The loyalty paradigm feels unfinished in its current form. NFTs and Web3 provide new media that can connect people to businesses beyond the product or service being supplied, even though there is always a reason for value as part of a loyalty programme.
Instead of replacing the loyalty paradigm entirely with something new, NFTs and Web3 technology offer a significant potential to complete it. Businesses can build layers that tie customers closer to their brand by emphasising value, self-realization, contribution, and belonging. Future brand loyalty will be largely dependent on this new flywheel of community contributions, engagement, retention, and acquisition.
Steps for Launching Your Own Web3-Based Loyalty Programme
Interested in creating a Web3-based loyalty programme but unsure of where to begin? You’re with some nice folks. Even major brands are having trouble answering the who, what, how, and when questions.

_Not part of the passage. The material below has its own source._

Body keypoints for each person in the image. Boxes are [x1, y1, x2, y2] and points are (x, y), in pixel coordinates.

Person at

Here is a summary to help you if you’re taking the do-it-yourself in-house route.
You must first pick who will be the owner of your loyalty programme. Are they your CEO, CMO, or head of digital marketing? The lines become hazy, and numerous departments will be involved in a successful programme.

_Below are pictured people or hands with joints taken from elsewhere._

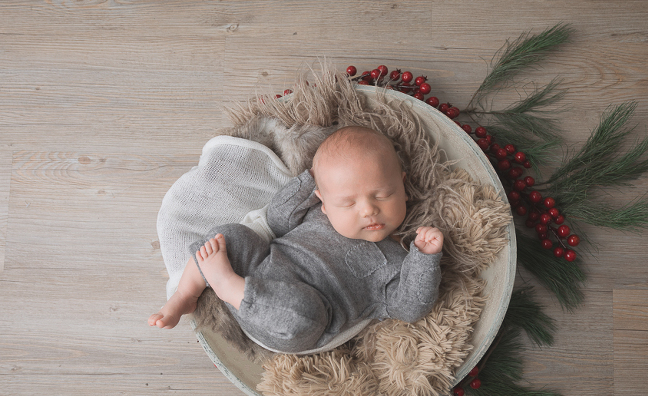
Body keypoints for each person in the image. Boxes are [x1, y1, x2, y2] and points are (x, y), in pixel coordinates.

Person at [147, 126, 444, 353]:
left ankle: (226, 286)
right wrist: (306, 181)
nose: (368, 210)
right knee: (231, 236)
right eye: (347, 202)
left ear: (403, 187)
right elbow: (277, 219)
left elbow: (409, 307)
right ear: (323, 202)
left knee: (303, 313)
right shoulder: (317, 213)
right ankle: (186, 294)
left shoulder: (396, 261)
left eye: (382, 195)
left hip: (294, 322)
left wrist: (424, 259)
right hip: (262, 267)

Include innovation and operational champions who can work cross-departmentally when building your team so that it maintains a sense of clarity about the mission coming from the top.
You’re probably one of those champions if you’re reading this. With no regard for their badge, search inside your firm for other people. People from a variety of areas, including eCommerce, brand marketing, legal, content planning, app development, and others, made up the Adidas loyalty programme team.
Next, think about how your firm as a whole views innovation. You’ll require extra time to build the programme if it tends towards tradition. You can go faster if it’s more exploratory and agile. When selecting when to launch, it’s crucial to take external considerations like market competition and timing into account.